# What kind of Internet Browser do you use?



## nicko (Oct 5, 2001)

In trying to make the Cafe a better place, it would be really helpful to know what type of browser everyone is using. Netscape? Internet Explorer?

I am pretty sure that we did this thread once before, but since we have so many new people it would be do it again.

------------------
Thanks,

Nicko
[email protected]


----------



## bevreview steve (Jan 11, 2000)

IE 5.5, both home and work, though I've been doing a lot of beta testing with Netscape 6, build 3 as well.


----------



## lynne (Oct 6, 2001)

Internet Explorer; versions vary depending on which computer.


----------



## cape chef (Jul 31, 2000)

Internet Explorer at home and work


----------



## bayou (Jul 30, 2000)

Internet Explorer here.


----------



## cookm (Aug 8, 2000)

Netscape 4.7.


----------



## katherine (Aug 12, 2000)

I use Netscape 4.7 at home and IE at work.


----------



## greg (Dec 8, 1999)

ie 5.5. Don't like it, though, does anybody know how I could get ie5 again (the microsoft site doesn't have it anymore)?


----------



## greg (Dec 8, 1999)

Yikes! A triple post! I think I need a new mouse!

[This message has been edited by Greg (edited 10-28-2000).]


----------



## layjo (Oct 12, 1999)

I've been using Netscape for a while and have gotten use to it. It was the browser that came with my internet provider software. But I do use Explorer on ocassion.


----------



## momoreg (Mar 4, 2000)

IE 5.00


----------



## mezzaluna (Aug 29, 2000)

Usually Netscape, but our ISP is getting to be unreliable and we're getting DSL pretty soon. After we get that, who knows?


----------



## isa (Apr 4, 2000)

Netscape[emoji]174[/emoji] Communicator 4.7.

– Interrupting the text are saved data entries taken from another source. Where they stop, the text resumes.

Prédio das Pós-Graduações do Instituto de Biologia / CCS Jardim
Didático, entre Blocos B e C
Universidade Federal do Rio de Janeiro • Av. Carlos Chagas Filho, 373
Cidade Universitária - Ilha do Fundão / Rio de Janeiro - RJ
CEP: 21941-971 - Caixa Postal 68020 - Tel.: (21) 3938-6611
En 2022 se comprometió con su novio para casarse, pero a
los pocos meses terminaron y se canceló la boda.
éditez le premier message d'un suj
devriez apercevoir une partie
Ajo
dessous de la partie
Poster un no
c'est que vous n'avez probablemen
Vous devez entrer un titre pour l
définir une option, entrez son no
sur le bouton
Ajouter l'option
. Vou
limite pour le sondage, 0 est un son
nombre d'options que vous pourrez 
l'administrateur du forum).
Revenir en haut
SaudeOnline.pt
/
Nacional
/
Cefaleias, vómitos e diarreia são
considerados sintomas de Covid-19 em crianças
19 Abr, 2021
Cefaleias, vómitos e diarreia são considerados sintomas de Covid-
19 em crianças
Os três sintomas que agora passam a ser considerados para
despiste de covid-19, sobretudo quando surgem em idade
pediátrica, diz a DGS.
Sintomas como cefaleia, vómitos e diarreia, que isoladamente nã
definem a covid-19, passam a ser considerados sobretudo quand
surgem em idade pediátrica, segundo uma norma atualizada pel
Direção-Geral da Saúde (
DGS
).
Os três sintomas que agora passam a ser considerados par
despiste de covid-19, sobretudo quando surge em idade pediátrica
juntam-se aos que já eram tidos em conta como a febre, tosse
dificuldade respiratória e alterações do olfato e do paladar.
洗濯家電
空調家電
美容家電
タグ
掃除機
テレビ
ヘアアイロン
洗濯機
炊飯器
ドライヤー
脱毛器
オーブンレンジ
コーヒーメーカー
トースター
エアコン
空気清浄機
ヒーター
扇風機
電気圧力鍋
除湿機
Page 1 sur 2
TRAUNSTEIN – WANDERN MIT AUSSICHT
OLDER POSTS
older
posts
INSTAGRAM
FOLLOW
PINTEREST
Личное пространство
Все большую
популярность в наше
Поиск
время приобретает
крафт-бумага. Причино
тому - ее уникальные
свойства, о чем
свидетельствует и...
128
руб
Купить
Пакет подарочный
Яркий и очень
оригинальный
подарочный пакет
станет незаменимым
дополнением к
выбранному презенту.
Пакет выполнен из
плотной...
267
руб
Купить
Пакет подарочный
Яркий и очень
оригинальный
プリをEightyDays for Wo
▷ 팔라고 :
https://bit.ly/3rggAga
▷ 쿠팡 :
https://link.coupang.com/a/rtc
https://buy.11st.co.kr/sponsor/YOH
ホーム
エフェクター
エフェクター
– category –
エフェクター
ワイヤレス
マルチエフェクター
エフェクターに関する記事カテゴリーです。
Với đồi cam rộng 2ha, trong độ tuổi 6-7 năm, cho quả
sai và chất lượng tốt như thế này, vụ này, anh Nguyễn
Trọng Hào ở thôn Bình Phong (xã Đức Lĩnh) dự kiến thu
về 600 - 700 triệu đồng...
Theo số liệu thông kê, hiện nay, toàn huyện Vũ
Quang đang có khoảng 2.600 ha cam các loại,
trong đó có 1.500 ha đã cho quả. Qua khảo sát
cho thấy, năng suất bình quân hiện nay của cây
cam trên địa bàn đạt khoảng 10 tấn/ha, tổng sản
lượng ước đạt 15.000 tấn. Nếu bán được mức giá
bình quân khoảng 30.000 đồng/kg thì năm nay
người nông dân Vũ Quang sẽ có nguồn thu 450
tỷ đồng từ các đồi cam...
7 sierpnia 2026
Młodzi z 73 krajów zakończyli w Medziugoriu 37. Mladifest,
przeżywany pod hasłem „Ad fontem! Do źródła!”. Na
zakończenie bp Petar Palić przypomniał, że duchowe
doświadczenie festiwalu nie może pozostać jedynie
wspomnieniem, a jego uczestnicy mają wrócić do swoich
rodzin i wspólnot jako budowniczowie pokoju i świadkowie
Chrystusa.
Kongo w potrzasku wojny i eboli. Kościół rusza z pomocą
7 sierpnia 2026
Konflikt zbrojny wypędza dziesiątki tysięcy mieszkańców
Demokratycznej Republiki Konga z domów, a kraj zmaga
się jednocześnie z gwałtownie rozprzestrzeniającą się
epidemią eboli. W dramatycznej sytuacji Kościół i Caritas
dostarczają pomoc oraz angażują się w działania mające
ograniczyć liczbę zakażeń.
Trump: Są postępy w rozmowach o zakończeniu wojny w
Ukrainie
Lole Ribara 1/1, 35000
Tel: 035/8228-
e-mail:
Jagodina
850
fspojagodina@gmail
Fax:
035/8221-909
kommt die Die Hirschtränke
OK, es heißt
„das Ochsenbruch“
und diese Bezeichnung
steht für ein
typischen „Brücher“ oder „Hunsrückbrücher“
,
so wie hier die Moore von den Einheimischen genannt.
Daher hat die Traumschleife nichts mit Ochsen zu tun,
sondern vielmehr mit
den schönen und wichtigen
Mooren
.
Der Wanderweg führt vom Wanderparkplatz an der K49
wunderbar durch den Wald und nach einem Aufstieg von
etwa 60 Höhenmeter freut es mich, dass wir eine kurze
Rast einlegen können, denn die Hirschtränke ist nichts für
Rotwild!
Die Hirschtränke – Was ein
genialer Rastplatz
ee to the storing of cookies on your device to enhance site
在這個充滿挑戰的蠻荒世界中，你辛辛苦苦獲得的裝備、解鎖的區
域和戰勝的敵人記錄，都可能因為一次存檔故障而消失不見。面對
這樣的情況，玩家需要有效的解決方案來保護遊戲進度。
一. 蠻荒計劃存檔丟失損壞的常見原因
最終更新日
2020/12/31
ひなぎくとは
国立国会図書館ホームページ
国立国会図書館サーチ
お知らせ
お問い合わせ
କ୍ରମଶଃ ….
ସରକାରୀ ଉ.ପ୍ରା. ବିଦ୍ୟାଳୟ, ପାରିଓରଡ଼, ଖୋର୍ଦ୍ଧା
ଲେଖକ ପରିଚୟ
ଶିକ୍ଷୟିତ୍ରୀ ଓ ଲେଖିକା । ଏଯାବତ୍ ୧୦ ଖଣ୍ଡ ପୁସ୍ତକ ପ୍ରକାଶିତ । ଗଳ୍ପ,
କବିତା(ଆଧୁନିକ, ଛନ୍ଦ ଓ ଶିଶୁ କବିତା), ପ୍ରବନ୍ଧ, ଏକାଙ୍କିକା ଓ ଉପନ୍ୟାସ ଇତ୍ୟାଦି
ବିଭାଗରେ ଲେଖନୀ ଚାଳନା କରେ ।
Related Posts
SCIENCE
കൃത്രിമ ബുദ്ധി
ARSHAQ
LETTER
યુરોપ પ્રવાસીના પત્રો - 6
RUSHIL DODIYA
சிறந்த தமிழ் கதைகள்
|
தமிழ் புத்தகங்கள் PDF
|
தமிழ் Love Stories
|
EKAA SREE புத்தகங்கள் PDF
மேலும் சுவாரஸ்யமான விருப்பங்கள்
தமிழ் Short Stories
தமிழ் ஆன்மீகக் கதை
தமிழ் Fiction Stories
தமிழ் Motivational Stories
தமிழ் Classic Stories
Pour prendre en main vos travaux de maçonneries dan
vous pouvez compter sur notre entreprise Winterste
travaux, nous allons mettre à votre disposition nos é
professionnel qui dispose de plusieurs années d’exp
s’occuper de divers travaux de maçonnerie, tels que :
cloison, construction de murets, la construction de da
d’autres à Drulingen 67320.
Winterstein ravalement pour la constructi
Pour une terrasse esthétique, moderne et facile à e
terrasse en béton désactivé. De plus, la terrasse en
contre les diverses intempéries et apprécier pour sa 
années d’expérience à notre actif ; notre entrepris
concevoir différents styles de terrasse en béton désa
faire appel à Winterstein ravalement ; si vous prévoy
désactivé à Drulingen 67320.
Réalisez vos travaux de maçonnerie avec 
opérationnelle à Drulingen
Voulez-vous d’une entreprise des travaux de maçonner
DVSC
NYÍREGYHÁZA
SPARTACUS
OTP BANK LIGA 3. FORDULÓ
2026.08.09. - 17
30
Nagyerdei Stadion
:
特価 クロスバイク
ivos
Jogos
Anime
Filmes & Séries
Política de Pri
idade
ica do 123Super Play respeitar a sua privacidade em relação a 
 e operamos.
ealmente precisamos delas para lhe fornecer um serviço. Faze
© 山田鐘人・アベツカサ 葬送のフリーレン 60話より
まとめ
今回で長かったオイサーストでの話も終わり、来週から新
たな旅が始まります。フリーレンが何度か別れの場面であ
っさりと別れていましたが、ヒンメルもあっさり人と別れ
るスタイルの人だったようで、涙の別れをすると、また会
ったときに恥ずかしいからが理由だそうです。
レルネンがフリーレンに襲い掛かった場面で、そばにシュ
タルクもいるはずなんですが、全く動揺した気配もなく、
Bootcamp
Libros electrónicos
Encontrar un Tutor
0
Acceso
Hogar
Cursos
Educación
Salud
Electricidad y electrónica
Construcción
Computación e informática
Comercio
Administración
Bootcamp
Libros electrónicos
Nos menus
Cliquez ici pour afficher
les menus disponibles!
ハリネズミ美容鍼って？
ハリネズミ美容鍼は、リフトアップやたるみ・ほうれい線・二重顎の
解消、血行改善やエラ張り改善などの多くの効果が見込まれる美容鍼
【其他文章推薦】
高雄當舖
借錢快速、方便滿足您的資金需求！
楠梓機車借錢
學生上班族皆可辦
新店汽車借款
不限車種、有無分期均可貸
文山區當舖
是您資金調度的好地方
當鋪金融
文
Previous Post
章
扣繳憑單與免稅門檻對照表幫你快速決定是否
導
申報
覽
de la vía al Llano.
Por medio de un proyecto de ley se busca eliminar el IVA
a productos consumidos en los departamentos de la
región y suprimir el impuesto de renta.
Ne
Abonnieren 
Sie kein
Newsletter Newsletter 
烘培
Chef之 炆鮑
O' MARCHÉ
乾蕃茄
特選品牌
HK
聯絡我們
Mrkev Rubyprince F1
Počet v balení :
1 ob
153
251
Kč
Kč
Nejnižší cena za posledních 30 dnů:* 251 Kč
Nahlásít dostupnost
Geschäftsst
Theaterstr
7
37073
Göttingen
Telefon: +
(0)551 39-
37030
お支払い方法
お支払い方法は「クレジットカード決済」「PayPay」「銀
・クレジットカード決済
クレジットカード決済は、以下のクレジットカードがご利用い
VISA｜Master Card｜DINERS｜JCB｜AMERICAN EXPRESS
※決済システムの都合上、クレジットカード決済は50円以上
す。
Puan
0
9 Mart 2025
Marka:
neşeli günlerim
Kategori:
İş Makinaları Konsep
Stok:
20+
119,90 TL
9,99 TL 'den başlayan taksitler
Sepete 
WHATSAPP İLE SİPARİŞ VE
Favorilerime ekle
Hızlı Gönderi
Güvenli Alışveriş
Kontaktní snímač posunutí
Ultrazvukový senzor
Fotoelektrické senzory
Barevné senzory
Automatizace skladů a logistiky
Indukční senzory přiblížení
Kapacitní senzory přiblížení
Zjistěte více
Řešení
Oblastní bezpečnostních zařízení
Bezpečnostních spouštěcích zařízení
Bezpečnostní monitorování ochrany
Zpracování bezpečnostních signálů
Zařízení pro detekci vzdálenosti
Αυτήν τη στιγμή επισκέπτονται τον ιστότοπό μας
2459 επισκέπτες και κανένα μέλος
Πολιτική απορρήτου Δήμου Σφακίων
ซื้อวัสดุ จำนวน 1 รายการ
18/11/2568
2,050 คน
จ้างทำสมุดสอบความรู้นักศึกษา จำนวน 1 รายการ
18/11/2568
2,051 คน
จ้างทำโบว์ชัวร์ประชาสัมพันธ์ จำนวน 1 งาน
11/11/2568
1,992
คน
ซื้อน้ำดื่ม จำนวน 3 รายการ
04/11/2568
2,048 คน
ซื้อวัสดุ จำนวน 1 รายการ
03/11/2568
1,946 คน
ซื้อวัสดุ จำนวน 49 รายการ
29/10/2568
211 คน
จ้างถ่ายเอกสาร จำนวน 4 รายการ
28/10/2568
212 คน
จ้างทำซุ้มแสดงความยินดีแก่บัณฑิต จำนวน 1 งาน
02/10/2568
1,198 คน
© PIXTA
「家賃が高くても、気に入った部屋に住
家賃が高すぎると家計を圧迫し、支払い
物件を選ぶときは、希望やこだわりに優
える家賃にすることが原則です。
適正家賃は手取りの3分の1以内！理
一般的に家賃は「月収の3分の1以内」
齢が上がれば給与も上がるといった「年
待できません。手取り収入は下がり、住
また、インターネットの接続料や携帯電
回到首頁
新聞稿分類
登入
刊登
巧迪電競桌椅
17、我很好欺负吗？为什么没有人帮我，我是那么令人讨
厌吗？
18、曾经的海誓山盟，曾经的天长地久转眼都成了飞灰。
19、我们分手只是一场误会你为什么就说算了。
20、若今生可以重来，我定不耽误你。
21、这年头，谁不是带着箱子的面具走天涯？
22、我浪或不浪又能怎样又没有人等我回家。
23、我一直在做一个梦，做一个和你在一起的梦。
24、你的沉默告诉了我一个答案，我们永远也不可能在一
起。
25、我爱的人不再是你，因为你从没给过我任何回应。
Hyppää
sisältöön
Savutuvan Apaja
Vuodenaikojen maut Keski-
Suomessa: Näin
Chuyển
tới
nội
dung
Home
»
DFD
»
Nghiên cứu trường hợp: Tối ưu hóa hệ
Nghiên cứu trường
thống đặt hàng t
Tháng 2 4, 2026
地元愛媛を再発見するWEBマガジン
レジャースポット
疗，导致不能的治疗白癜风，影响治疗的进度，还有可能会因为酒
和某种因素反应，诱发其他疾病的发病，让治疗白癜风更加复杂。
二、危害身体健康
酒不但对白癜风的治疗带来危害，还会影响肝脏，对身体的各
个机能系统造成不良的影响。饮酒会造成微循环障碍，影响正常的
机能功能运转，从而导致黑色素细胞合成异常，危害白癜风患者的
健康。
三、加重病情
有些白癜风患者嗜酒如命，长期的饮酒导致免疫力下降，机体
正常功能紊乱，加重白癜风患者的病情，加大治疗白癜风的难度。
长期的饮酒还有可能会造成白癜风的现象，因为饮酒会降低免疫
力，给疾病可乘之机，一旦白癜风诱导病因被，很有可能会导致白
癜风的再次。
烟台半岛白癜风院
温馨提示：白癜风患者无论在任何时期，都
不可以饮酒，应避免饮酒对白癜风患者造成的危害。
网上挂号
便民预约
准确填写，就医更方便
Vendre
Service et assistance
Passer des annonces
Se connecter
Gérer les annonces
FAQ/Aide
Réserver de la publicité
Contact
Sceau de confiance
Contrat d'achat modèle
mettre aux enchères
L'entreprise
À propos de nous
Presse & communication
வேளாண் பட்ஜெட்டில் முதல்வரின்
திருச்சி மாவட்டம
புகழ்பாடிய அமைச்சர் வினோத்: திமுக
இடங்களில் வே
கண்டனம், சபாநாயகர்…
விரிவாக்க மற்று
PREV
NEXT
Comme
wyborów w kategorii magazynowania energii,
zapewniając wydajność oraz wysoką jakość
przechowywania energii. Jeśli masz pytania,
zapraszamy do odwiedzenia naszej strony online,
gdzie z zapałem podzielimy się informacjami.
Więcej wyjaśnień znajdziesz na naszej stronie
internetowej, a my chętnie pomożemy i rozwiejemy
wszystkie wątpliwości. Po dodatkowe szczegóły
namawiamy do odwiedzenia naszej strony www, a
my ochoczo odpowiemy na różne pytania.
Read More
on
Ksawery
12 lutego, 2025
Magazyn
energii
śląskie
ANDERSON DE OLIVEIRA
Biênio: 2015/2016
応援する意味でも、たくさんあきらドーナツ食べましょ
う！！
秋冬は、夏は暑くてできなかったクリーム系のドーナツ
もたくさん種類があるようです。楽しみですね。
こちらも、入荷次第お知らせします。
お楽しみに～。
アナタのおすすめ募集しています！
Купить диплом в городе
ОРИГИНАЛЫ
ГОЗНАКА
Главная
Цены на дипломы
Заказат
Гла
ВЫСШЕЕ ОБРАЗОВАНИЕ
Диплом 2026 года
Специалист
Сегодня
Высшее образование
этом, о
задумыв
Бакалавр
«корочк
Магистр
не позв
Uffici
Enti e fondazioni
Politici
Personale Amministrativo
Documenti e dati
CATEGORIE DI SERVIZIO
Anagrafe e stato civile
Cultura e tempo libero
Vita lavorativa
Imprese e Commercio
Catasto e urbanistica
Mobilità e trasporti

Thanks for all the time you spend on making ChefTalkCafe better for all of us Nicko.


----------



## pete (Oct 7, 2001)

I use IE 5.0 with a cable connection. DSL rules!! I can download high graphic pages in seconds and download software in minutes when it used to take me an hour.


----------



## nicko (Oct 5, 2001)

Pete, DSL at home? Man I am so jealous, I am still on a 56K modem. How much is DSL costing you a month?


----------



## pete (Oct 7, 2001)

NIcko I am with AT&T @home. After getting off to a rocky start with it (I almost cancelled due to a technician error when it was first installed) I now love it. So much faster than 56k!! And the best part is that right now AT&T is offering a great promo. They will install for free (including hardware and software) and your first six months are just $19.95. After that it costs $39.95 a month. I figured it out. Even when I start paying $39.95 a month I will be saving money. I was paying $19.95 a month for MSN, another $25 a month for an extra phone line, and $15-30 a month in per minute charges from Ameritech. So I figure I will save $20-40 a month. God, I sound like an advertisement. LOL


----------



## chef david simpson (Sep 25, 2000)

Netscape Explorer


----------



## m brown (May 29, 1999)

Netscape 4.7 on a cable modem.


----------



## nicko (Oct 5, 2001)

Hey M, is the spell check feature working on your netscape or no? I am assuming it is not.

------------------
Thanks,

Nicko
[email protected]


----------



## isa (Apr 4, 2000)

Spell check doesn't work on my PC when using Netscape.


----------